- [What you will do] In the entries that follow, the lines from the one with "# This is a combination of 2 commits." through the one with "Đơn vị tính |" are the ones to write out, exactly and with both ends included. Nothing else should appear.

##### Data for processing #####

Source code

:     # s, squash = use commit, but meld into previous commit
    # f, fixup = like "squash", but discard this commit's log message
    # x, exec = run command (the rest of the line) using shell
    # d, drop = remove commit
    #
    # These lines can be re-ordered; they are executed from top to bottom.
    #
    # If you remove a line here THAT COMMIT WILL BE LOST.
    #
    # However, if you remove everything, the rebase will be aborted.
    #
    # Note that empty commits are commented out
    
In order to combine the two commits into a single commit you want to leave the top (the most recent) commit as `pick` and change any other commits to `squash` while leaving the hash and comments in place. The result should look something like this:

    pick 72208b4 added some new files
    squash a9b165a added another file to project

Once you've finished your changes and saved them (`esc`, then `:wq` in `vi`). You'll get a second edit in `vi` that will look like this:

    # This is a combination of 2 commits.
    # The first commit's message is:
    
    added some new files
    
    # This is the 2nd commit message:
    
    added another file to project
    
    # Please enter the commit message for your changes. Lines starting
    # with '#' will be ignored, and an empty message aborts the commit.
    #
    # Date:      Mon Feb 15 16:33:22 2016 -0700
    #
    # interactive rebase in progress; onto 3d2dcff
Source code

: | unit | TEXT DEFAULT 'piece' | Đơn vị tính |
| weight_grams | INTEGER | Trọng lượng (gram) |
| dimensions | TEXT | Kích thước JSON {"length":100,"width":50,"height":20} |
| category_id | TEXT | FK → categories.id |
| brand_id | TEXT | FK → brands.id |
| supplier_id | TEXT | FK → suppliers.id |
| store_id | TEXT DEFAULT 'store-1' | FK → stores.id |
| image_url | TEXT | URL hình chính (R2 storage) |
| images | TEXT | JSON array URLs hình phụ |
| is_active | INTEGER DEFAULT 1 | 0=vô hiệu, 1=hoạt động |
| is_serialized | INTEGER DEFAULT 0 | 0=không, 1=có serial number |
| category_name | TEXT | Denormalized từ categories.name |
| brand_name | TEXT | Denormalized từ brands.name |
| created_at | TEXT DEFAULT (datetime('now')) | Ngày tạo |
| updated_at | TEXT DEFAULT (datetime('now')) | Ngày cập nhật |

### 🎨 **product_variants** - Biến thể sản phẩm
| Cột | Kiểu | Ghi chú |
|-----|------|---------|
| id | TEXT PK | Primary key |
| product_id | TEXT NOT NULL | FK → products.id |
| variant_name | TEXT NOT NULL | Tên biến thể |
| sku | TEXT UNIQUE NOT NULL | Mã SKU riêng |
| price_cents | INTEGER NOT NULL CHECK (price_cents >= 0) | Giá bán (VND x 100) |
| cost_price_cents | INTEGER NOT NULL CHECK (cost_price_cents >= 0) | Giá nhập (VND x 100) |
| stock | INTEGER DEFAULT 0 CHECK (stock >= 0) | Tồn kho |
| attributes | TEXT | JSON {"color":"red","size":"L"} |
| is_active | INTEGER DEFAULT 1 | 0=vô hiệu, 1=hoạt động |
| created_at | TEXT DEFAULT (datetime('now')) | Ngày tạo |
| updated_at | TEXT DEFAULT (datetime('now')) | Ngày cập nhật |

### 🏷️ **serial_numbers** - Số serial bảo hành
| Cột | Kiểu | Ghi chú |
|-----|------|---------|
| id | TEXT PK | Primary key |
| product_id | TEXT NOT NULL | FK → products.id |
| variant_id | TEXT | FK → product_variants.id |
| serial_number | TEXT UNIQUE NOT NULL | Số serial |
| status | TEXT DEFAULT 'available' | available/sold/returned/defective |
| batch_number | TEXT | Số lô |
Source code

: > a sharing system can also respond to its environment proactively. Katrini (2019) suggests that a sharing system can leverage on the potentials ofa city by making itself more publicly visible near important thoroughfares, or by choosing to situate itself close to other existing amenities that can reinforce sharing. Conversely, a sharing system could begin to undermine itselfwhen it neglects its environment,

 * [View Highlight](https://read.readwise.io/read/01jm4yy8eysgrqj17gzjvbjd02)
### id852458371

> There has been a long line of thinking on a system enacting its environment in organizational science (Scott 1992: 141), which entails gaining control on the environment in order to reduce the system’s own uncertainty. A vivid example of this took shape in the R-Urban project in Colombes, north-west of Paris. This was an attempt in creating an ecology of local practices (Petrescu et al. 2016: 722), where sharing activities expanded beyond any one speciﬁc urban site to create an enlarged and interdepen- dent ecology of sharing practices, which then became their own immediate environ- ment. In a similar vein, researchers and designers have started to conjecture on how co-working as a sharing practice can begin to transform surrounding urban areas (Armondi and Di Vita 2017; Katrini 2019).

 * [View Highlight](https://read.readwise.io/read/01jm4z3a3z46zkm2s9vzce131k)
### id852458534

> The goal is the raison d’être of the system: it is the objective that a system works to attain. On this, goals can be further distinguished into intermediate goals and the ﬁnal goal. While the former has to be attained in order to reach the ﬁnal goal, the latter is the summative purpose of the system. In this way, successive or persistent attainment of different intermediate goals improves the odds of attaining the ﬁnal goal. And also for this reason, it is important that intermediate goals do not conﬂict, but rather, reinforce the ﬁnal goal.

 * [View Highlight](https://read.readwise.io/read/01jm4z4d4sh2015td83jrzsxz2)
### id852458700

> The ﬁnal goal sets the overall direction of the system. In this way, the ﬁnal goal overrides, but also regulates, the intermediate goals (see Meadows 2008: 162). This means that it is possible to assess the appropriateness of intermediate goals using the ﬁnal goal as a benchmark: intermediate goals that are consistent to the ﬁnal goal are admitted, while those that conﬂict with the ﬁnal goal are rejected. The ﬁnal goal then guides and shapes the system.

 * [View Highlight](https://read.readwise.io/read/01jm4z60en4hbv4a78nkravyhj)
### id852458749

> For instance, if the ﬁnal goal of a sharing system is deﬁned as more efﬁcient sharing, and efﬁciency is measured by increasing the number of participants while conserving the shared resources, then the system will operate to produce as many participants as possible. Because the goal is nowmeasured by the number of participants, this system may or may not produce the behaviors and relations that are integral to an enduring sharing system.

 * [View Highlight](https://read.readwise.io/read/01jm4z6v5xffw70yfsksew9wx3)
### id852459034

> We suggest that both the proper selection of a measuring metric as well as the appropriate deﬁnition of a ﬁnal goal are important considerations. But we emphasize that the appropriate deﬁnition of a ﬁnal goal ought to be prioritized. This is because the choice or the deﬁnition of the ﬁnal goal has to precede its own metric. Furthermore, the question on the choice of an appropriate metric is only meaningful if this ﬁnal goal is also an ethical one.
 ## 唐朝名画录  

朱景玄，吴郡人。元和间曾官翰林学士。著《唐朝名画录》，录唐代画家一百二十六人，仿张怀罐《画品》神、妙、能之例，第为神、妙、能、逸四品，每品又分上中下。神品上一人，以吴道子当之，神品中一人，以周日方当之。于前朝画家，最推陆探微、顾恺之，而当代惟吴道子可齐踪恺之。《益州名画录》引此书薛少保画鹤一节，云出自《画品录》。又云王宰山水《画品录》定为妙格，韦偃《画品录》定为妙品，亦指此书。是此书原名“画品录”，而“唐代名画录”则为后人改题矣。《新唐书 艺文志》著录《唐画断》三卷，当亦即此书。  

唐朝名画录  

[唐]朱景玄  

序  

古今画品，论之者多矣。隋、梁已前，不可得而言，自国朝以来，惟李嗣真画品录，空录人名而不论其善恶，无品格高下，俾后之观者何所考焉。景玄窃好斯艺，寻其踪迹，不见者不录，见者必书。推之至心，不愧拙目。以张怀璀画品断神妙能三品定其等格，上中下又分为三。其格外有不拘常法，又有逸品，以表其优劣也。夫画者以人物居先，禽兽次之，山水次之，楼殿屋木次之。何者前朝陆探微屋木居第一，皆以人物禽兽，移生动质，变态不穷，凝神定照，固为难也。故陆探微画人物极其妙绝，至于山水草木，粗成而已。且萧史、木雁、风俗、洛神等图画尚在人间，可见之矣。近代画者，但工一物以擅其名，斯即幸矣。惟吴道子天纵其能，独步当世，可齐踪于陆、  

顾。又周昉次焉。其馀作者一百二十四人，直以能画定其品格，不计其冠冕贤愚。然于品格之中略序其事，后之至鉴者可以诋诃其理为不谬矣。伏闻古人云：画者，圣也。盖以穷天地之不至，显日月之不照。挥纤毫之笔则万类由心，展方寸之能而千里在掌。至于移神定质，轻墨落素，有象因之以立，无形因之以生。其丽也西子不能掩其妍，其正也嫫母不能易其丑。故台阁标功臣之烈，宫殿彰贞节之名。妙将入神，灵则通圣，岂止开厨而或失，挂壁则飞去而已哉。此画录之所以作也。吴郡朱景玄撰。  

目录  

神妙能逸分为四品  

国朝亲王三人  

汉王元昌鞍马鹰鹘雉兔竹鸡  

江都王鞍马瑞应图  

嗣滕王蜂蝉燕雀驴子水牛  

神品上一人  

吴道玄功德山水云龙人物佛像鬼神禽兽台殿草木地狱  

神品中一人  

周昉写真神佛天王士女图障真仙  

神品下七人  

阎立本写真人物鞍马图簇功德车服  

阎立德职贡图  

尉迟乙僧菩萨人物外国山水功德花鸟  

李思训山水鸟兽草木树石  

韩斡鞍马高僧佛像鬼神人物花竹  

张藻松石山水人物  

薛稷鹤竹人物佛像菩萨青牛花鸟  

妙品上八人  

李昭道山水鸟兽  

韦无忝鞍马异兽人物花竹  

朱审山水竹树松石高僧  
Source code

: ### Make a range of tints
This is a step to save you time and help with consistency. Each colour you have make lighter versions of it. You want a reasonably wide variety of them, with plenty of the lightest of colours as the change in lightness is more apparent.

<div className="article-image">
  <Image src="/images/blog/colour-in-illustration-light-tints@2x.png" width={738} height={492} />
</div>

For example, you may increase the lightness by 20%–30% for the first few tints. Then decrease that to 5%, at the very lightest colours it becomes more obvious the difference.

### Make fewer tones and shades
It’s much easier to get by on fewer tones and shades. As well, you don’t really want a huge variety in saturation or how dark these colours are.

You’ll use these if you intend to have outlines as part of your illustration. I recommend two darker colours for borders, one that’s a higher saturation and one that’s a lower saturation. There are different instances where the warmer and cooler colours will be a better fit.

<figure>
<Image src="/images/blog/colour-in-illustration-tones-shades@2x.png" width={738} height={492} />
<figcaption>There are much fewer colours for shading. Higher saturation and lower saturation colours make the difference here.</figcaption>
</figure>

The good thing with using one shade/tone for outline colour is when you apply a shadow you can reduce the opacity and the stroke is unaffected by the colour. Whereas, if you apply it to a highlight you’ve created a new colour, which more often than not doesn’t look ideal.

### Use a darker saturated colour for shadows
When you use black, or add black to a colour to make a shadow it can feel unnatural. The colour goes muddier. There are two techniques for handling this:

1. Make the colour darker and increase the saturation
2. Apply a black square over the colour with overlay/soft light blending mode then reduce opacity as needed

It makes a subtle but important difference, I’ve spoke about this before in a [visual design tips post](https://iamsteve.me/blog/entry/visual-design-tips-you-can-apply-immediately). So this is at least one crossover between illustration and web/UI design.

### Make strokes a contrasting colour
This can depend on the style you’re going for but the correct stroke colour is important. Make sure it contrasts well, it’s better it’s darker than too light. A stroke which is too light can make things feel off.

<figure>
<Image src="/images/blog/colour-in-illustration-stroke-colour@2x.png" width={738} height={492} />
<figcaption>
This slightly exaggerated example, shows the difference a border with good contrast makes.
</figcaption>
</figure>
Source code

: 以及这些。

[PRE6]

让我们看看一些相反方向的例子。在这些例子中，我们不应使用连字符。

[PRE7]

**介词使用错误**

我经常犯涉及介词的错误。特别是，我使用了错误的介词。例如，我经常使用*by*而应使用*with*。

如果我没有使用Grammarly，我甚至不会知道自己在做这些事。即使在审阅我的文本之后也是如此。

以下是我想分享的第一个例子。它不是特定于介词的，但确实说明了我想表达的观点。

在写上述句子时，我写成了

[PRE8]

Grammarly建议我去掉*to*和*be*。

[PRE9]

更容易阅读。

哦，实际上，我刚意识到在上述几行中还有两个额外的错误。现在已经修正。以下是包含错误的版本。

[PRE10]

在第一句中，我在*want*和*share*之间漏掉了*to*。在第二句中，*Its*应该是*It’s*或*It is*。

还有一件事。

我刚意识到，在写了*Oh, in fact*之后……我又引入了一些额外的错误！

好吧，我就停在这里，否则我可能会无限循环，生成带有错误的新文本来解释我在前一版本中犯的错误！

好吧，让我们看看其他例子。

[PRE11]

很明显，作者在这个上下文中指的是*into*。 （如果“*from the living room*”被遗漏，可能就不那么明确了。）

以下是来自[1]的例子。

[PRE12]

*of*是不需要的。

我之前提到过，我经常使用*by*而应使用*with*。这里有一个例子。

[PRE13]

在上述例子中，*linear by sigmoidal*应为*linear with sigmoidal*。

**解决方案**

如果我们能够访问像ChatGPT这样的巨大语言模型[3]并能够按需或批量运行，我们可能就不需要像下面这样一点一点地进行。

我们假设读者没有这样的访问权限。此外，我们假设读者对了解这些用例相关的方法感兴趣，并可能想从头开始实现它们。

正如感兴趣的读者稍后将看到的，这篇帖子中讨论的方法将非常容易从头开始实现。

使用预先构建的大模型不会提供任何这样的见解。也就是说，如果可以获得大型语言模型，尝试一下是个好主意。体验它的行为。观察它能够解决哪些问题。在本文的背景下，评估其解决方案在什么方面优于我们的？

#####

- [Answer to the exercise]
    # This is a combination of 2 commits.
    # The first commit's message is:
    
    added some new files
    
    # This is the 2nd commit message:
    
    added another file to project
    
    # Please enter the commit message for your changes. Lines starting
    # with '#' will be ignored, and an empty message aborts the commit.
    #
    # Date:      Mon Feb 15 16:33:22 2016 -0700
    #
    # interactive rebase in progress; onto 3d2dcff
Source code

: | unit | TEXT DEFAULT 'piece' | Đơn vị tính |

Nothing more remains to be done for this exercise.